Cet épisode n’est pas sans rappeler la mort de la journaliste Shireen Abu Akleh, tuée le 11 mai 2022. Il aura fallu une année pour qu’Israël admette sa responsabilité. «Pour être très clair : l’armée israélienne n’a pas reconnu ni présenté d’excuses pour le meurtre de Shireen. Pour nous, nous ne considérons pas cela comme des excuses», avait alors déclaré la sœur de la défunte, Lina Abu Akleh. «Honnêtement, c’est une gifle à l’héritage de Shireen et à notre famille. Des excuses – ce qui n’était pas le cas – ne constituent pas une responsabilité», s’était-elle indignée.

La crédibilité israélienne remise en question, voilà ce que le porte-parole israélien a livré comme réponse :

Jusqu’au dernier souffle

Depuis l’appel de l’État hébreu à évacuer la bande de Gaza, beaucoup ont fui, sans avoir réellement quelque part où aller. Et beaucoup se sont dits déterminés à rester. En première ligne : les médecins.

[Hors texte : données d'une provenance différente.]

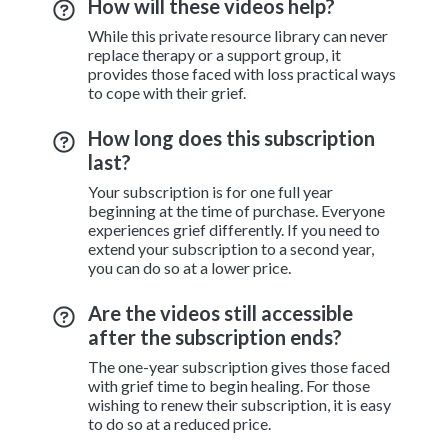
How will these videos help?
While this private resource library can never
replace therapy or a support group, it
provides those faced with loss practical ways
to cope with their grief.
How long does this subscription
last?
Your subscription is for one full year
beginning at the time of purchase. Everyone
experiences grief differently. If you need to
extend your subscription to a second year,
you can do so at a lower price.
Are the videos still accessible
after the subscription ends?
The one-year subscription gives those faced
with grief time to begin healing. For those
wishing to renew their subscription, it is easy
to do so at a reduced price.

Ce n’est pas une histoire récente, le Palestinien est connu pour son attache à son territoire. Très peu de circonstances les feront déplacer : l’Histoire aura raconté les deux Nakba durant lesquelles plus d’un million de Palestiniens ont été chassés de leur terre. Cette fois-ci, résignés, ils promettent de ne quitter pas Gaza tant qu’ils seront en vie.

Non, l’heure n’est plus à l’objectivité journalistique. Car rien, absolument rien, ne peut justifier un génocide. Pendant que certains débattront si l’on se doit de qualifier le Hamas comme organisation terroriste ou non, la terreur, elle, est en train de se produire sous nos regards effacés. Il semble désormais certain que «personne ne peut faire la morale» à Israël.

La Russie et les Émirats arabes unis ont appelé quelques heures après le bombardement de l’hôpital à une réunion d’urgence du Conseil de sécurité qui devrait se tenir aujourd’hui. Dans quelques instants, nous saurons qui se tiendra du bon côté de l’Histoire.